### EXERCISE PROMPT
Transcribe the lines of the rows below, from the line containing "Blogerici zaprijetili" through the line containing "図表12：漁業無線局非常通信訓練", including both. Leave the pictures out.
(PROVIDED RECORDS begins)
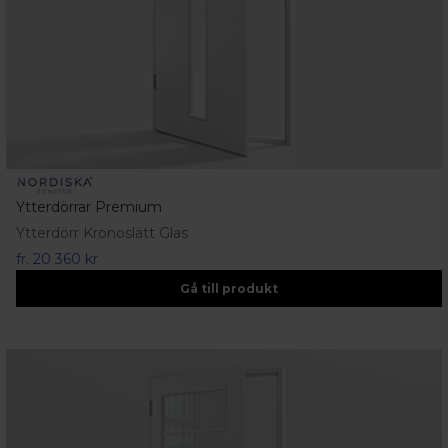
Ytterdörrar Premium
Ytterdörr Kronoslätt Glas
fr.
20 360 kr
Gå till produkt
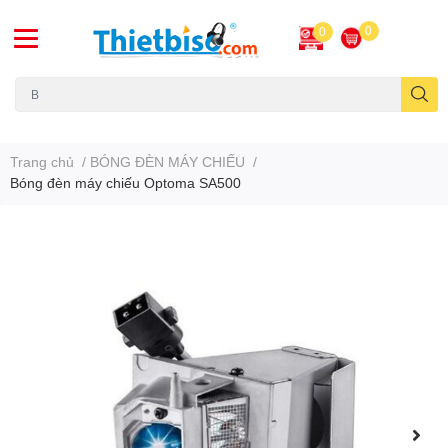
0
0
Máy chiếu cũ
Trang chủ
/
BÓNG ĐÈN MÁY CHIẾU
/
Bóng đèn máy chiếu Optoma SA500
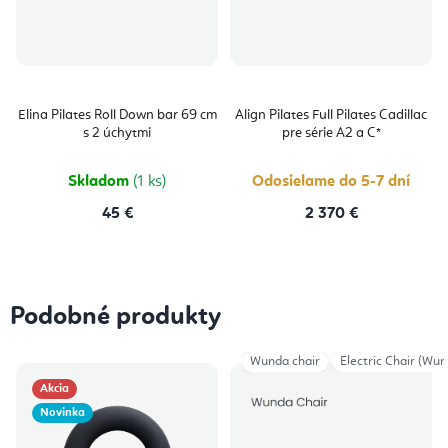
Elina Pilates Roll Down bar 69 cm
Align Pilates Full Pilates Cadillac
s 2 úchytmi
pre série A2 a C*
Skladom
(1 ks)
Odosielame do 5-7 dní
45 €
2 370 €
Podobné produkty
Wunda chair
Electric Chair (Wun
Akcia
Novinka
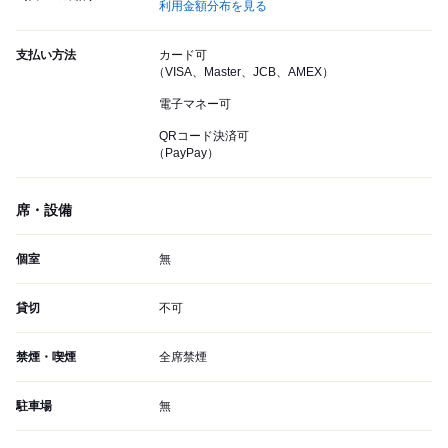
利用金額分布を見る
支払い方法
カード可
（VISA、Master、JCB、AMEX）
電子マネー可
QRコード決済可
（PayPay）
席・設備
個室
無
貸切
不可
禁煙・喫煙
全席禁煙
駐車場
無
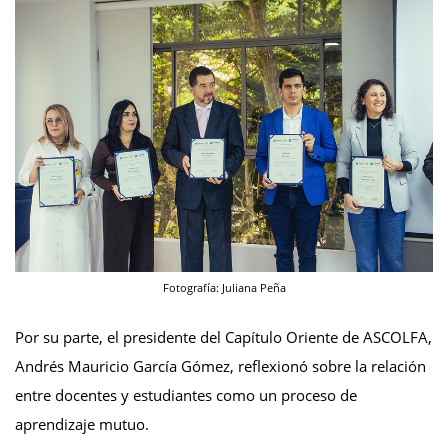
Fotografía: Juliana Peña
Por su parte, el presidente del Capítulo Oriente de ASCOLFA,
Andrés Mauricio García Gómez, reflexionó sobre la relación
entre docentes y estudiantes como un proceso de
aprendizaje mutuo.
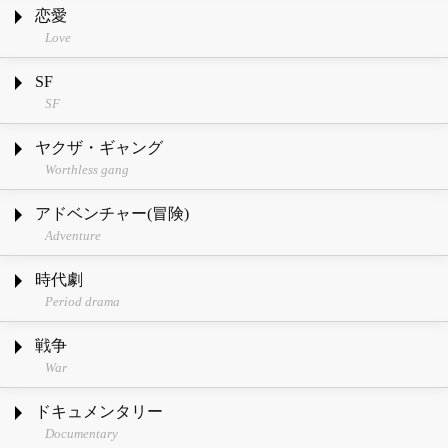
恋愛
Love
SF
SF
ヤクザ・ギャング
Worthless gang
アドベンチャー(冒険)
Adventure
時代劇
Period drama
戦争
War
ドキュメンタリー
Documentary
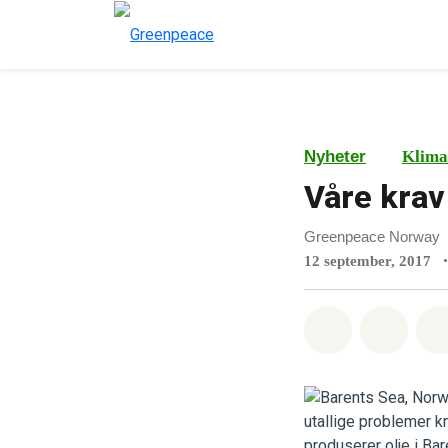
Nyheter
Klima
Våre krav 
Greenpeace Norway
•
12 september, 2017
Del på What
Del p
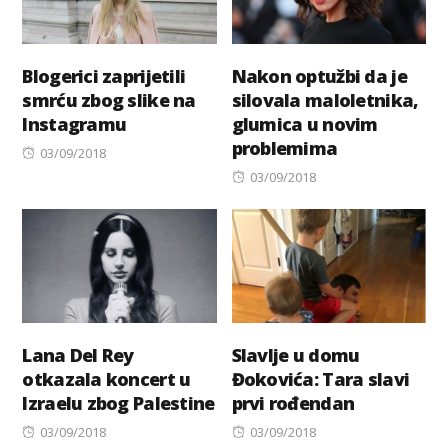
Blogerici zaprijetili
Nakon optužbi da je
smrću zbog slike na
silovala maloletnika,
Instagramu
glumica u novim
problemima
Posted
03/09/2018
on
Posted
03/09/2018
on
Lana Del Rey
Slavlje u domu
otkazala koncert u
Đokovića: Tara slavi
Izraelu zbog Palestine
prvi rođendan
Posted
Posted
03/09/2018
03/09/2018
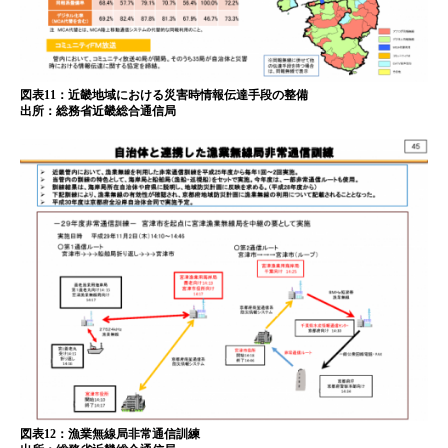
図表11：近畿地域における災害時情報伝達手段の整備
出所：総務省近畿総合通信局
図表12：漁業無線局非常通信訓練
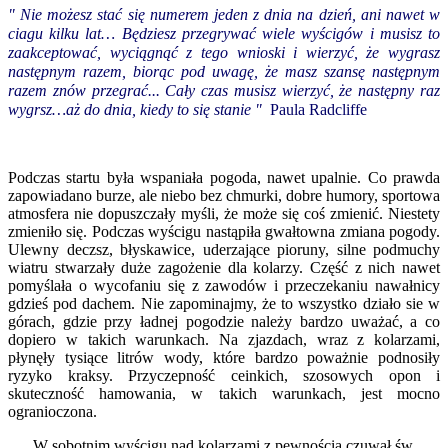
" Nie możesz stać się numerem jeden z dnia na dzień, ani nawet w
ciagu kilku lat… Będziesz przegrywać wiele wyścigów i musisz to
zaakceptować, wyciągnąć z tego wnioski i wierzyć, że wygrasz
następnym razem, biorąc pod uwagę, że masz szansę następnym
razem znów przegrać... Cały czas musisz wierzyć, że następny raz
wygrsz…aż do dnia, kiedy to się stanie "
Paula Radcliffe
Podczas startu była wspaniała pogoda, nawet upalnie. Co prawda
zapowiadano burze, ale niebo bez chmurki, dobre humory, sportowa
atmosfera nie dopuszczały myśli, że może się coś zmienić. Niestety
zmieniło się. Podczas wyścigu nastąpiła gwałtowna zmiana pogody.
Ulewny deczsz, błyskawice, uderzające pioruny, silne podmuchy
wiatru stwarzały duże zagożenie dla kolarzy. Część z nich nawet
pomyślała o wycofaniu się z zawodów i przeczekaniu nawałnicy
gdzieś pod dachem. Nie zapominajmy, że to wszystko działo sie w
górach, gdzie przy ładnej pogodzie należy bardzo uważać, a co
dopiero w takich warunkach. Na zjazdach, wraz z kolarzami,
płynęły tysiące litrów wody, które bardzo poważnie podnosiły
ryzyko kraksy. Przyczepność ceinkich, szosowych opon i
skuteczność hamowania, w takich warunkach, jest mocno
ogranioczona.
W sobotnim wyścigu nad kolarzami z pewnością czuwał św.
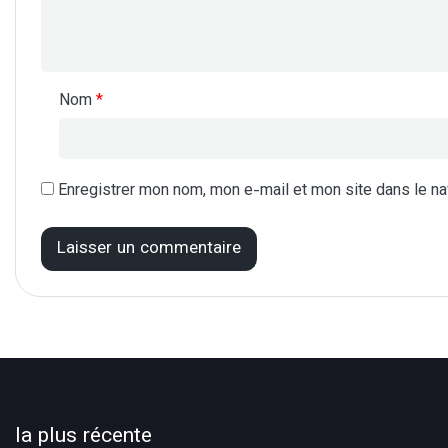
Nom
*
Enregistrer mon nom, mon e-mail et mon site dans le n
la plus récente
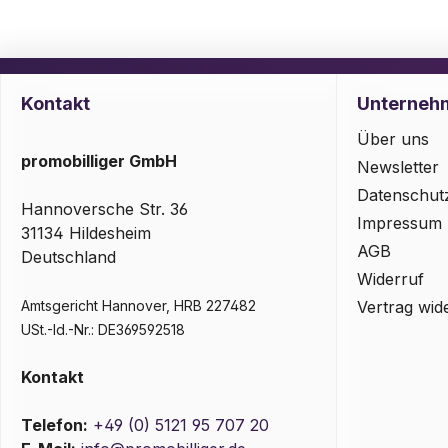
Kontakt
Unterneh
Über uns
promobilliger GmbH
Newsletter
Datenschut
Hannoversche Str. 36
Impressum
31134 Hildesheim
AGB
Deutschland
Widerruf
Amtsgericht Hannover, HRB 227482
Vertrag wid
USt.-Id.-Nr.: DE369592518
Kontakt
Telefon:
+49 (0) 5121 95 707 20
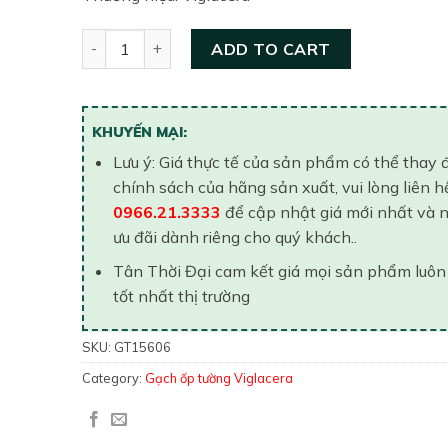
Gạch ốp tường Viglacera 150×600 GT15606 quant
ADD TO CART
KHUYẾN MẠI:
Lưu ý: Giá thực tế của sản phẩm có thể thay 
chính sách của hãng sản xuất, vui lòng liên h
0966.21.3333
để cập nhật giá mới nhất và 
ưu đãi dành riêng cho quý khách..
Tân Thời Đại cam kết giá mọi sản phẩm luôn
tốt nhất thị trường
SKU:
GT15606
Category:
Gạch ốp tường Viglacera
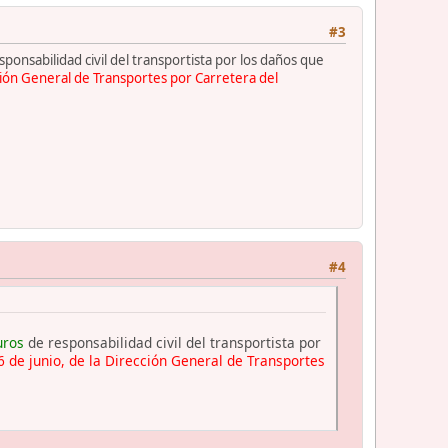
#3
ponsabilidad civil del transportista por los daños que
ción General de Transportes por Carretera del
#4
uros
de responsabilidad civil del transportista por
 de junio, de la Dirección General de Transportes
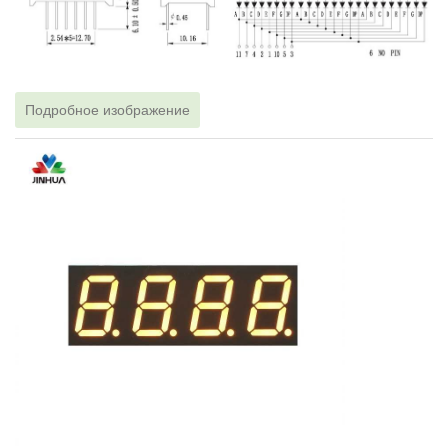
Подробное изображение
(PROVIDED RECORDS ends)
### SOLUTION BELOW
Blogerici zaprijetili
Nakon optužbi da je
smrću zbog slike na
silovala maloletnika,
Instagramu
glumica u novim
problemima
Posted
03/09/2018
on
Posted
03/09/2018
on
Lana Del Rey
Slavlje u domu
otkazala koncert u
Đokovića: Tara slavi
Izraelu zbog Palestine
prvi rođendan
Posted
Posted
03/09/2018
03/09/2018
図表11：近畿地域における災害時情報伝達手段の整備
出所：総務省近畿総合通信局
図表12：漁業無線局非常通信訓練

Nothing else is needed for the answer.